DOCUMENT SEGMENT:

# # # # # # #

Families on Navajo Nation receive electricity for the first time.

Veteran Salt River Project (SRP) line workers based out of Tempe Service Center spent a week providing first-time electricity to families on the Navajo Nation in northeastern Arizona. 

“I’ve been in the trade for 25 years, and this is the first time we’ve ever done something like this,” says Kyle Bridges, SRP line working foreman. “We sometimes provide new subdivisions with power, but this is completely different — these families have never had electricity before. To me, it’s monumental and groundbreaking. I’m happy to be a part of it.”

Devayne and Rethema Kenny live near the community of Ganado. Thirty-year-old Rethema had the couple’s second child five months ago. They also have a four-year-old son named Levi. The young couple has waited nine years to have electricity in their one-room, hogan-style home.

“Since we have never had a fridge, it’s been hard not having fresh food like fruits, vegetables and milk, especially when my four-year-old wants something cold or fresh,” explained Rethema. “We are so grateful that our kids have a brighter future, and we can now raise them healthy and strong — and not living on dried and canned goods.”

Two SRP line crews and a total of 12 employees worked 12-hour days and provided electricity to 10 homes in the first few days of the project. SRP is one of 24 community-owned electric utilities from 12 states volunteering in a collaborative effort known as “Light Up Navajo.” The American Public Power Association (APPA) and Navajo Tribal Utility Authority (NTUA) are organizers of the six-week volunteer humanitarian effort. Since the project started April 6, 142 families on the Navajo reservation now have electricity.

“When I saw the whole convoy of SRP equipment coming into our yard, it really touched my heart,” says Anthony Lee, an NTUA electric line foreman. “Many generations have gotten accustomed to not having basic necessities like electricity like and running water, things that people who live in the city take for granted.”

# # # # # # #

ASSIGNED TASK A: How would the sentence "Devayne and Rethema Kenny live near the community of Ganado." from the article about first-time electricity for Navajo Nation families read in Spanish?

Entries from a data collection
# # # # # # #

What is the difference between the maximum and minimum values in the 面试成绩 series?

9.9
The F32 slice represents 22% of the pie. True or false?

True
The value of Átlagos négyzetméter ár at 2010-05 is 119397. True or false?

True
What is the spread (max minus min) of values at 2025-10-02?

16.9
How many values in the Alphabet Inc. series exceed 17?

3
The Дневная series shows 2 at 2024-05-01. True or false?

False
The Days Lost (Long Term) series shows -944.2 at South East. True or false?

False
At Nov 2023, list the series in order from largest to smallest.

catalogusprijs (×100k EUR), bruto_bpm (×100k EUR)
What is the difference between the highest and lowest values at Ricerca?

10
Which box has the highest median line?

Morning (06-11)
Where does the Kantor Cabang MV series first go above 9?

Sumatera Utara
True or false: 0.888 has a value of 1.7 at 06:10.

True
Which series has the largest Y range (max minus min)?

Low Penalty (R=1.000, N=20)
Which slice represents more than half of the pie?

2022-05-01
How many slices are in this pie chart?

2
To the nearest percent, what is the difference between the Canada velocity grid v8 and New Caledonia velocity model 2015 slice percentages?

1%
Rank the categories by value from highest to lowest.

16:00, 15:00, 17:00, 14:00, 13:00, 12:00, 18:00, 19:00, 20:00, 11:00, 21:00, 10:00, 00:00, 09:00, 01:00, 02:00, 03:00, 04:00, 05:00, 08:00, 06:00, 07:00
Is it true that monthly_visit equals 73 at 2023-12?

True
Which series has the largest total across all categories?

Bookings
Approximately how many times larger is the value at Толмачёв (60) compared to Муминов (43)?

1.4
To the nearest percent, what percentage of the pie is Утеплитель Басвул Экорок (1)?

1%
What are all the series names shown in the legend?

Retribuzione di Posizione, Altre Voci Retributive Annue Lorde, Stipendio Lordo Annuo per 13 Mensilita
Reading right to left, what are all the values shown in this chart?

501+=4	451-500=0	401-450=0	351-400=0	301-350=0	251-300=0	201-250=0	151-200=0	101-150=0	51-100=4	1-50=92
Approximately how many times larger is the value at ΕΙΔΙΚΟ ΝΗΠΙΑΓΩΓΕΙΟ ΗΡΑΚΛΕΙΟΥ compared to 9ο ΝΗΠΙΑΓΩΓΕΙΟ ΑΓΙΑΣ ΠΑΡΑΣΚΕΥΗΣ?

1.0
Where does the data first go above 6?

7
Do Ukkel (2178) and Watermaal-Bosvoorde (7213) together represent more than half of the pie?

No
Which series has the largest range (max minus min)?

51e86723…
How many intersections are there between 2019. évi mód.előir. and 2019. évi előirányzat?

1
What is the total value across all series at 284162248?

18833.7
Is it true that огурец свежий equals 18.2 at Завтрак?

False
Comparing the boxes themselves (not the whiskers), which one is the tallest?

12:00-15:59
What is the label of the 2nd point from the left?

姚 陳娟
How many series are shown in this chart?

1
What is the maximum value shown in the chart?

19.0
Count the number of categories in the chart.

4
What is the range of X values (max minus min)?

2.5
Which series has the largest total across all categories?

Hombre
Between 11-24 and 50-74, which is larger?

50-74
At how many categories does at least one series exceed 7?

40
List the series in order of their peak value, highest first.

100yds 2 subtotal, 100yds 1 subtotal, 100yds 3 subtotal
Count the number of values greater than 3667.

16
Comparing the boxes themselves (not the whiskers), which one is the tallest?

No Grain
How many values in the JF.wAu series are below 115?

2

# # # # # # #

ASSIGNED TASK B: Which lines of the entries contain the word "largest"? Identify each one and copy it in full, treating uppercase and lowercase as different.

ANSWER SPACE A: Devayne y Rethema Kenny viven cerca de la comunidad de Ganado.

ANSWER SPACE B:
At Nov 2023, list the series in order from largest to smallest.
Which series has the largest Y range (max minus min)?
Which series has the largest total across all categories?
Which series has the largest range (max minus min)?
Which series has the largest total across all categories?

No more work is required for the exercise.